IWC recently completed the construction of one of its largest ever glass-fiber reinforced plastics (GRP) tanks measuring 6 m (19 ft) in diameter and 11 m (36 ft) high, capable of holding up to 254,000 liters. The length of the cylinder in this tank is 9 m. IWC said its GRP manufacturing facility in Isando, Gauteng, can manufacture sizes in length up to 14 m in a single filament-wound process.

This 19-ft-diameter, 36-ft-long GRP tank is going into service in a solvent extraction circuit at the Husab uranium mine. This 19-ft-diameter, 36-ft-long GRP tank is going into service in a solvent extraction circuit at the Husab uranium mine.

The GRP tank was designed for Swakop Uranium’s new $2 billion Husab uranium mine, near Swakopmund, Namibia, and will be used in the mine’s acid-leach process plant as part of the solvent extraction (SX) procedure. The GRP tank will store highly corrosive chemical contents, including sulphuric acid.

Roger Rusch, CEO of IWC, said, “IWC has already designed and manufactured 8 kilometers of GRP piping and 17 GRP tanks for the mine’s process plant, but none as big as this one. It took six weeks to manufacture the tank and the IWC team will now supervise its installation.”

Glass-reinforced plastic is a composite material claimed to be highly resistant to all forms of corrosion, making it ideally suited to solvent extraction processes.

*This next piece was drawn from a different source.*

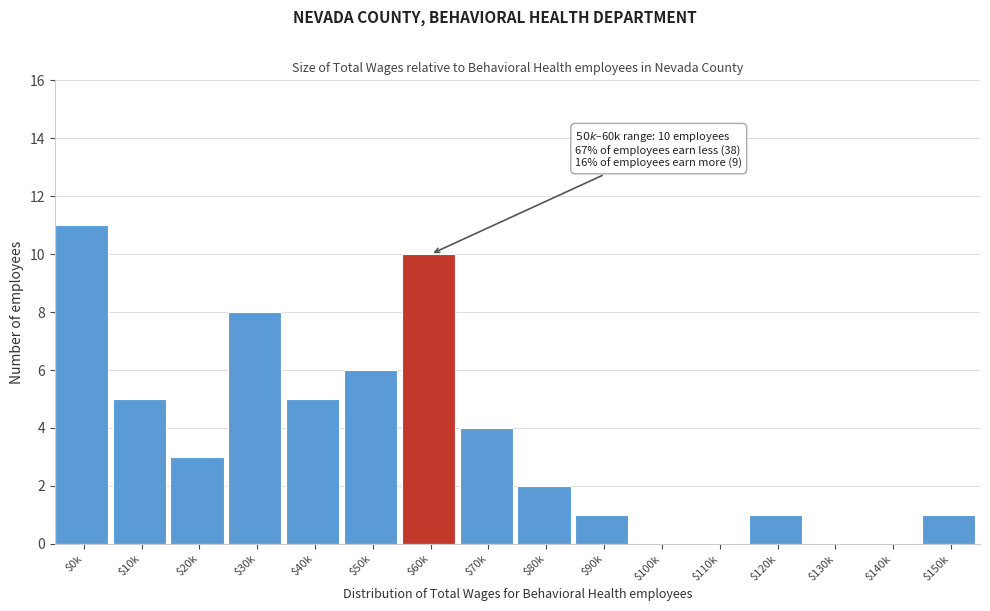

True or false: the data shows -5 at $140k.

False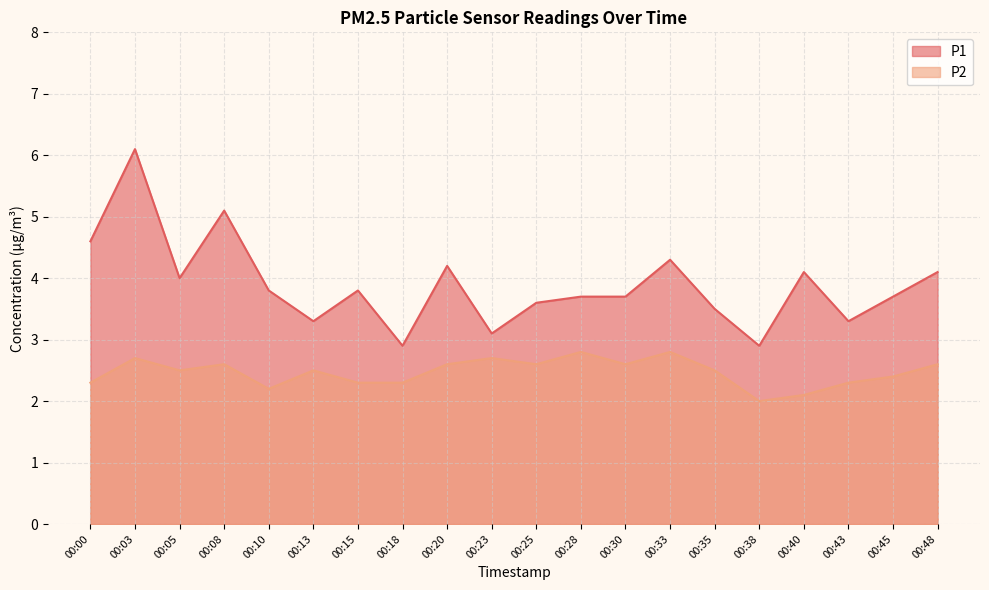

True or false: P1 and P2 intersect in this chart.

False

The Husab mine is owned by the world’s second-largest uranium producer, Swakop Uranium, and will have the potential to produce around 7,000 metric tons per year (mt/y) of uranium when fully operational in two years.

According to Swakop Uranium’s CEO, Zheng Keping, Namibia—currently the world’s fifth-largest producer of uranium—will overtake Niger and Australia as top producer by 2017 due to the production capability of the Husab mine.

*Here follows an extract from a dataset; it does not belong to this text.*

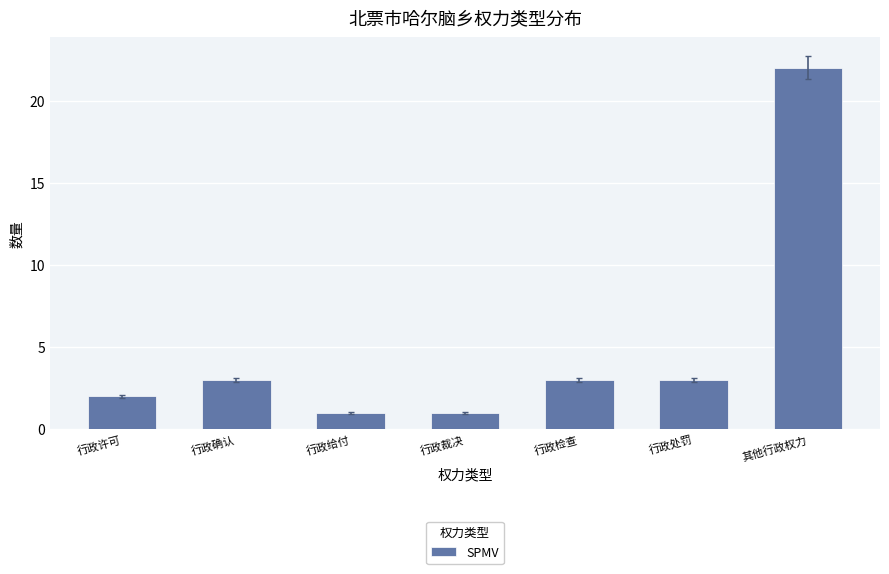

The chart shows a value of 2 at 行政给付. True or false?

False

IWC, originally known as Industrial Water Cooling, designs and manufactures a wide range of GRP products and also conducts repairs and refurbishment projects and other associated services.

In addition to the GRP pipe production plant based in Germiston, IWC has a second GRP manufacturing facility in Isando, Ekhuruleni that focuses on specialized GRP fabrications. This facility, according to the company, is capable of producing 450 tons of finished product per annum, including freestanding GRP cells and GRP liners for electrolytic and electrowinning metal refineries; scrubbers, cooling towers, process vessels and storage tanks; piping, fittings and ducting; GRP overwrapped thermoplastics and fluoro-plastics; chimney stacks; underground storage tanks; firewater mains; and GRP corrosion-resistant linings.